RIAs to private funds of any type should ensure that compliance programs adequately address these and other enumerated issues.

Anti-Money Laundering Programs

As in past years, examinations can be expected to include a review of AML policies. This year, firms should be careful to ensure that their AML policies comply, to the extent applicable, with recent amendments to the Bank Secrecy Act.

The Libor Transition

The SEC will ensure that, where applicable, firms have programs in place to protect themselves and investors after the discontinuation of Libor. Firms should determine if there is exposure here and, if so, how to put processes in place to minimize it.

Liquidity Risk Management Programs

The priorities state that the SEC expects to conduct compliance examinations of mutual funds, exchange-traded funds and money market funds that have not been examined in recent years, focusing this year on liquidity risk management programs, making such programs are effective and comport with securities laws and regulations.

The priorities also note that they will be again be focusing on the regulatory compliance of national securities exchanges, transfer agents and clearing agents, as well as municipal advisers and broker-dealers.

This is a catchall, with no new guidance — except to note that compliance programs should be reviewed for any adjustments necessary post-pandemic. All such firms should review, at a minimum, their policies for disaster recovery and risk mitigation.


The priorities echo the SEC's historical focus on industry risks and trends that the SEC believes most impact the U.S. capital markets. The priorities are not exhaustive, and while they articulate the focus of SEC examinations, the scope of any firm examination is determined through a risk-based approach that includes, among other things, analysis of a firm's history, operations, services and products offered.

With the change of administration, and the appointment of a new SEC chairman, industry watchers anticipate a more robust and enforcement-minded commission in 2021.

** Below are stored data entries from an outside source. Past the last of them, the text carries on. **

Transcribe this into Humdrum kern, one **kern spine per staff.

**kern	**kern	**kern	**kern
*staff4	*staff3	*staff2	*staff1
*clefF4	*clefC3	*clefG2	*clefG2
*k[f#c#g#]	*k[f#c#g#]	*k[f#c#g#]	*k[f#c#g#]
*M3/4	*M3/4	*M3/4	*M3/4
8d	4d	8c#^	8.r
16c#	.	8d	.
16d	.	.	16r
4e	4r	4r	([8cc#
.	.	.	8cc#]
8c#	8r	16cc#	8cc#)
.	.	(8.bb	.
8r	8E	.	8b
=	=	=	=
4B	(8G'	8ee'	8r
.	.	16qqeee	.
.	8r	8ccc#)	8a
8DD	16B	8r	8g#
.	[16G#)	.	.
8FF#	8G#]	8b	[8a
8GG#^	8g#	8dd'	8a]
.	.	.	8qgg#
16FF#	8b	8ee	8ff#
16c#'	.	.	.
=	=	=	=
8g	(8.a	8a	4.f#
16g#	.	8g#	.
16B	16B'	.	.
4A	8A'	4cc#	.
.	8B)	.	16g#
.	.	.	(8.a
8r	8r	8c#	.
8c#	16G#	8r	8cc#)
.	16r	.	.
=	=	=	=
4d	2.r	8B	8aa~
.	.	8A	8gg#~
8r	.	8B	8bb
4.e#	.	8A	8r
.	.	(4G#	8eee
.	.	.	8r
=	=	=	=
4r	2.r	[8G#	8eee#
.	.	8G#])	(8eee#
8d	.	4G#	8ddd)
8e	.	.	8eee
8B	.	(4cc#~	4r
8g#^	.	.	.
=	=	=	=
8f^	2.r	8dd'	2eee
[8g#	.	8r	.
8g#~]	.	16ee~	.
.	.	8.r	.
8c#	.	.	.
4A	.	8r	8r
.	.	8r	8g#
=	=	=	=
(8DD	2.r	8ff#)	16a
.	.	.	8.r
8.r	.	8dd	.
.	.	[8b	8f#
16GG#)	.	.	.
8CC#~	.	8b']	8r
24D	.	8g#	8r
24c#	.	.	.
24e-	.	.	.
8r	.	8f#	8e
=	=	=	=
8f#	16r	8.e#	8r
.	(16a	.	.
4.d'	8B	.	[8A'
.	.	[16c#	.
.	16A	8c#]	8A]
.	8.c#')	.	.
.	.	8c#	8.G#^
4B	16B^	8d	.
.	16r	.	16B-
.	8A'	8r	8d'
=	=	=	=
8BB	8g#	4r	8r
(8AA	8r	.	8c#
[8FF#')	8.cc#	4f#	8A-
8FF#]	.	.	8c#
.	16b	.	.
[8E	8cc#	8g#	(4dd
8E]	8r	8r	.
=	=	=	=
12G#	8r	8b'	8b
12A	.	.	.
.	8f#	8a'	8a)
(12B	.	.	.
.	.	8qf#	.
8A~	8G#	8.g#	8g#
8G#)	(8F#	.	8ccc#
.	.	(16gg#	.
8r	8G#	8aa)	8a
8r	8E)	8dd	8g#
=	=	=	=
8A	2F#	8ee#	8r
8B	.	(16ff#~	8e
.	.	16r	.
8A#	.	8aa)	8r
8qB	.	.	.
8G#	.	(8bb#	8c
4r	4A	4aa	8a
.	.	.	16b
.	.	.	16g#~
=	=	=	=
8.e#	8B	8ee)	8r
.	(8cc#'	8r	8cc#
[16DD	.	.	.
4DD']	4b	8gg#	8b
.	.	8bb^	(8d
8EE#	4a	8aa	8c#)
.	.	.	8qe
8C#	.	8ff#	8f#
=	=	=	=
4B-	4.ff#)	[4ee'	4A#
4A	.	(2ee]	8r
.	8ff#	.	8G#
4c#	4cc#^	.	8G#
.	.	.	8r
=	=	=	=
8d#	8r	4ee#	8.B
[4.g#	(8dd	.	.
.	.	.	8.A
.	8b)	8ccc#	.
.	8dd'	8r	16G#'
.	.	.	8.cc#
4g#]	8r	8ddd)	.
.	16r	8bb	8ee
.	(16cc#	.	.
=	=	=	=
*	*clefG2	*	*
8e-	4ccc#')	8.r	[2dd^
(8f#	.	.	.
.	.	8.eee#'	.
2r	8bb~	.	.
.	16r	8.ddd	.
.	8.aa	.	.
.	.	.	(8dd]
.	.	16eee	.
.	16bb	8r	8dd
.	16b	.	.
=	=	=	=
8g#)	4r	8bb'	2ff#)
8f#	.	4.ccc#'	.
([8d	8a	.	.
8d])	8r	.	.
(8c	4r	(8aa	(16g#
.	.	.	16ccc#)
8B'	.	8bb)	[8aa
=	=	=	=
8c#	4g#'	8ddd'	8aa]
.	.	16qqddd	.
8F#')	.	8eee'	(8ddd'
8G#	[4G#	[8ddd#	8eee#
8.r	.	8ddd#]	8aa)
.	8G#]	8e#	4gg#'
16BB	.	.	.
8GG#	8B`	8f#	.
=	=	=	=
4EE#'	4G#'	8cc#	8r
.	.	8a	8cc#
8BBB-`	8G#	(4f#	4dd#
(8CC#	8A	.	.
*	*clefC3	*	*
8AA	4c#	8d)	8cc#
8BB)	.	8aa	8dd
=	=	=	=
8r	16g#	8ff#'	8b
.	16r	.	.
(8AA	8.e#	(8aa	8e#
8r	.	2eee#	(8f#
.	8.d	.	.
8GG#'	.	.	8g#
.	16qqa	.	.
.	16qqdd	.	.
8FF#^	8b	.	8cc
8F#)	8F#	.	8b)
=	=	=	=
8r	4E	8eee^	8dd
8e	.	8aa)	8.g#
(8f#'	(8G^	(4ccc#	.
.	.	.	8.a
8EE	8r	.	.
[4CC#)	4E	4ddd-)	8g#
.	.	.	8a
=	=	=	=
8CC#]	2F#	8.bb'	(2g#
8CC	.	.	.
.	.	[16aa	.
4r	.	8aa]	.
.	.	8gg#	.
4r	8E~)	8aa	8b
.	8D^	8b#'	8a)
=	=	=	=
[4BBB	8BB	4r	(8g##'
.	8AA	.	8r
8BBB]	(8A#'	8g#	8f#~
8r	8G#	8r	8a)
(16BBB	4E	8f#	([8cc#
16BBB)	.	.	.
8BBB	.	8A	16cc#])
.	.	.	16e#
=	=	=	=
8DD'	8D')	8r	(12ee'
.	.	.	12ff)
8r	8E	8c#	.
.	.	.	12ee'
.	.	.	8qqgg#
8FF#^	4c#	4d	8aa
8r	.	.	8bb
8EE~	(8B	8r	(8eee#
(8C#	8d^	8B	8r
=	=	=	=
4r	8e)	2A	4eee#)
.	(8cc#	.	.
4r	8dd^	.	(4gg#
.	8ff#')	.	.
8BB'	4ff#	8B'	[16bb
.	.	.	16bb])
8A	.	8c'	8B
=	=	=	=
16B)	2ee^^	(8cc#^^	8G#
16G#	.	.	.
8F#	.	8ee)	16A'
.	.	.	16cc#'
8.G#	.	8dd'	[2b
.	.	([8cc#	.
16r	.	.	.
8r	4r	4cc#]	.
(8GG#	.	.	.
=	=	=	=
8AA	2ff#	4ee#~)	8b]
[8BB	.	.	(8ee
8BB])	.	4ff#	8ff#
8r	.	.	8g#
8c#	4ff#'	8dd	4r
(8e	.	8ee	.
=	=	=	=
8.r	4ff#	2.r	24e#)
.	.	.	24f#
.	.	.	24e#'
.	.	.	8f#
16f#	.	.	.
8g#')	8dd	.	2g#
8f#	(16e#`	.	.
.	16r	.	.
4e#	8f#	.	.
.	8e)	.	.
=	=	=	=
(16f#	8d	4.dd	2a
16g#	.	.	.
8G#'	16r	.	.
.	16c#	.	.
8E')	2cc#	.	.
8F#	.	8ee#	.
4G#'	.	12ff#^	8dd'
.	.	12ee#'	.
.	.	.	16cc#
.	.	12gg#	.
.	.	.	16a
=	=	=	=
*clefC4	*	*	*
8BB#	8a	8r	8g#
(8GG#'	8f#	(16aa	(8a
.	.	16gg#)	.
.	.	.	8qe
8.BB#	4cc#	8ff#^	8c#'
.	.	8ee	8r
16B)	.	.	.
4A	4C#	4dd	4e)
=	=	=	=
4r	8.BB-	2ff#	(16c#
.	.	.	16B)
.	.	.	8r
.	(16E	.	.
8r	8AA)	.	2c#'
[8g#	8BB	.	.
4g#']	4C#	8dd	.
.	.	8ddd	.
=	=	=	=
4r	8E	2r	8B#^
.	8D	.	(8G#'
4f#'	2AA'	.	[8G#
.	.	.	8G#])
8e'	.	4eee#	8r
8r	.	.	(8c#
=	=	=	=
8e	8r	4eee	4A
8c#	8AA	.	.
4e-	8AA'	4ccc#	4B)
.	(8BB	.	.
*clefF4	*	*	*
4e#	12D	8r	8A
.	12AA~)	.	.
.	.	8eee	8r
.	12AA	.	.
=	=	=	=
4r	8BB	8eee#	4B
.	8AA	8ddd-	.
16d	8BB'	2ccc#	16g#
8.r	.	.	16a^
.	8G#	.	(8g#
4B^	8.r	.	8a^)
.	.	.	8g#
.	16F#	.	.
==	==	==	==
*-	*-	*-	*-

The priorities confirm that, in 2021, the SEC will be reaching broadly both in the nature of entities examined and in the issues scrutinized.

Retail investors and potentially vulnerable investors are still critical, but the SEC is also focused on regulatory compliance in the context of new and evolving technologies; firms implementing technologies that affect investment decisions or automation of trading should have clear explanations and controls regarding these technologies to show appropriate concern for safety and security.

As ESG issues become a selling point for investment strategies, the SEC will ensure that claims made in these areas are accurate. Firms offering such products should therefore expect close scrutiny.

It remains important to ensure that compliance programs holistically address a firm's business and client or investor base — and the SEC will be analyzing these programs to ensure that they provide for lines of communication among all sectors of a firm.

Finally, as one would expect, COVID-19 and potential climate crises have brought the issues of information security and disaster preparedness to the forefront. Firms should carefully review legacy compliance programs in these areas and update them to reflect lessons learned during the pandemic.